In recent months I have seen many responses to the model thin body. There are documentaries coming out and seeking funding that celebrate the female form, whatever shape that form has taken. There are rebuttals to perfection in blogs, rants on Twitter and even infomercials on the beauty of “regular” women.

The director/producer of the documentary on women’s bodies, seeking funding, went out on the streets and queried over 100 women in all shapes and sizes and when asked how they would describe their bodies the most common response was, “disgusting.”

This makes me very sad.

My body is flawed, much of it my own doing or not doing. I have scars, stretch marks, cellulite, wrinkles and sagging in new places every day. I have hated various parts of my body but that didn’t make things any easier. I have loved parts of my body to firmness and thinness, but that was fleeting when my love of Christmas cookies trumped my affection for thin thighs.

In part I think my argument with my body is not the shape so much as the knowledge that I am not doing all I could to improve my shape. I eat chocolate, drink wine and don’t move nearly as much as I plan. But still I have to reconcile myself with this physical form that houses the me that thinks, talks and sees things uniquely. So much emphasis is placed on being different, why has none of that been applied to the female form?

> [Record extracts]
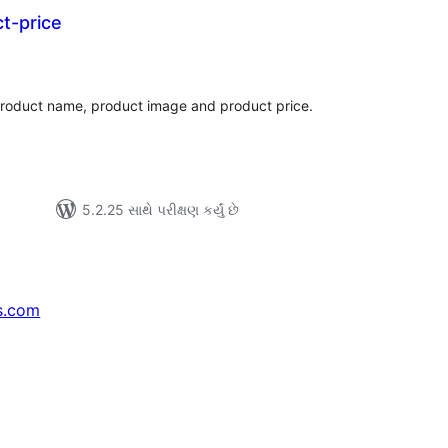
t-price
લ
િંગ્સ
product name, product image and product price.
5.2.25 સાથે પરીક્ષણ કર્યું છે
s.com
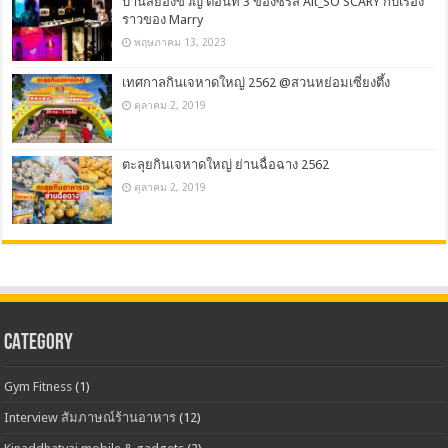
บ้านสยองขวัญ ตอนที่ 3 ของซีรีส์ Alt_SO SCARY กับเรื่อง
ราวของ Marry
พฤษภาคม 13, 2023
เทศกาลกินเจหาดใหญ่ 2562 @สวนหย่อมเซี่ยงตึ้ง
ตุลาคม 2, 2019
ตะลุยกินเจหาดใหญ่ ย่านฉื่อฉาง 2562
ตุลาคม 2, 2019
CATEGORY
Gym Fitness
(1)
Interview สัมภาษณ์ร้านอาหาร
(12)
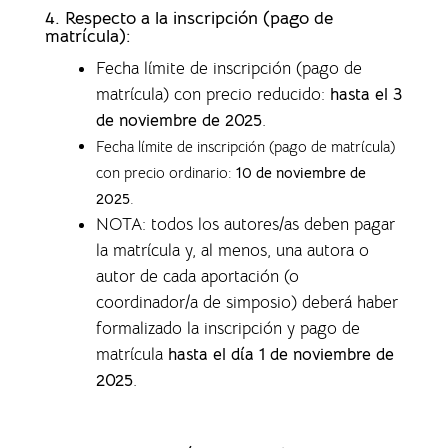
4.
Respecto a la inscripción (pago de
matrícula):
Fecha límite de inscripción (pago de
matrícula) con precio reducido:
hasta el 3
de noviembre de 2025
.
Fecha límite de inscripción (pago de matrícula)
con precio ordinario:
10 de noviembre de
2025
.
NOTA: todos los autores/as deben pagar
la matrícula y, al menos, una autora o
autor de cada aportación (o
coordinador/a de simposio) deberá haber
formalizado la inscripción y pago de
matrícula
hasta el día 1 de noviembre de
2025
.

> [Task set]
1. In the essay on body image, what description of their bodies did the documentary's director/producer hear most often from the women questioned on the streets?
2. Carry the essay on body image forward, picking up after its closing question about why being different has not been applied to the female form.

> [Answers by item number]
1. "Disgusting."

2.
Now I find myself in a place of the compassionate observer, mostly.  There is still much I’d like to change about this meat suit gifted to me, but maybe I’m not supposed to. Perhaps this body, just like this, is here to teach me and others something. What if this body is the vehicle that will take me to the super-consciousness highway and where along the way I can pick up a few hitchhikers?

If I am truly God in disguise, then perhaps it is my mission to love the wrapping, love the cover of the book so that it can be opened and what’s inside can be read.

You are God in disguise or Divine consciousness in disguise or the Universe made manifest, or a dog in human clothing. I don’t care how you choose to look at it, what words you use, what belief system you have, you must just know that you are perfect and a reflection of divinity.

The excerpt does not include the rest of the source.